TEXT BLOCK:
((

The following post is generated from this Jupyter notebook. Forgive the formatting — I’m still working out how best to post notebooks.

bayesian_bootstrap_v1

The Bayesian Bootstrap Is Not a Free Lunch

Some recent work has suggested that we can perform computationally difficult, multi-modal Bayesian posterior calculations with optimization and bootstrap sampling (see Fong (2019), for example).

The basic idea can take many forms, but it's always based on something similar to considering draws $\theta_b = \mathrm{argmax}_\theta p(\theta | x_b)$, where $x_b$ are bootstrap samples of the original data $x$. The draws $x_b$ may not be standard bootstrap samples (e.g. they may use Dirichlet rather than multinomial weights), and the objective function may not be precisely $p(\theta | x)$ (e.g. it may be $p(x | \theta)$), but these differences will not be material for the purposes of this post. I will refer to this basic idea as the "Bayesian bootstrap" (BB) with the awareness that the BB encompasses many variants.

There are many good reasons to be interested in the distribution of $x_b$. For example, you might want to know the frequentist properties of the posterior, you might be intersted in the performance of the posterior over many similar datasets, you might actually want the minimizer of an unknown loss function on which you have a Dirichlet process prior, you might want proposals for importance sampling, you might just want a heuristic summary statistic, etc. However, it is misguided in general to hope that draws of $\theta_b$ are a good substitue for draws $\theta \sim p(\theta | x)$ from the true posterior when $p(\theta | x)$ is known.

The shortfall is arguably clearest when the posterior is multimodal, a case when the BB might superfically show the most promise. Sampling from multimodal posteriors is hard in general and the BB may be a better solution than none at all. However, the BB is most useful as an approximate solution when its shortcomings are clearest. In this post I hope to illustrate how the BB can go wrong as a posterior approximation on a very simple toy example.

))

REQUIRED ACTION A:
In the Bayesian bootstrap post:
(i) What kind of weights may the draws $x_b$ use instead of multinomial weights?
(ii) Which work is cited as an example of the recent research?
(iii) On what kind of example does the author hope to show how the BB can go wrong?
REQUIRED ACTION B: Reproduce the Bayesian bootstrap post word for word, starting at "There are many" and ending at "x)$ is known.".
Use only the Bayesian bootstrap post here, not the data.

GIVEN INFORMATION:
((

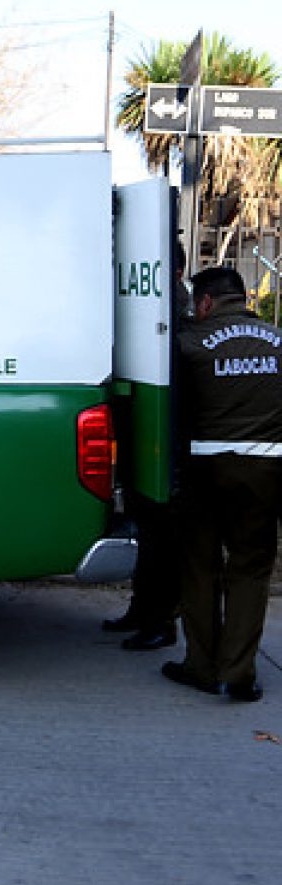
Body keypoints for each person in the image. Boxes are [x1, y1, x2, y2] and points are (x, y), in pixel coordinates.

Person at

))

ANSWER AREA A:
(i) Dirichlet weights
(ii) Fong (2019)
(iii) A very simple toy example

ANSWER AREA B:
There are many good reasons to be interested in the distribution of $x_b$. For example, you might want to know the frequentist properties of the posterior, you might be intersted in the performance of the posterior over many similar datasets, you might actually want the minimizer of an unknown loss function on which you have a Dirichlet process prior, you might want proposals for importance sampling, you might just want a heuristic summary statistic, etc. However, it is misguided in general to hope that draws of $\theta_b$ are a good substitue for draws $\theta \sim p(\theta | x)$ from the true posterior when $p(\theta | x)$ is known.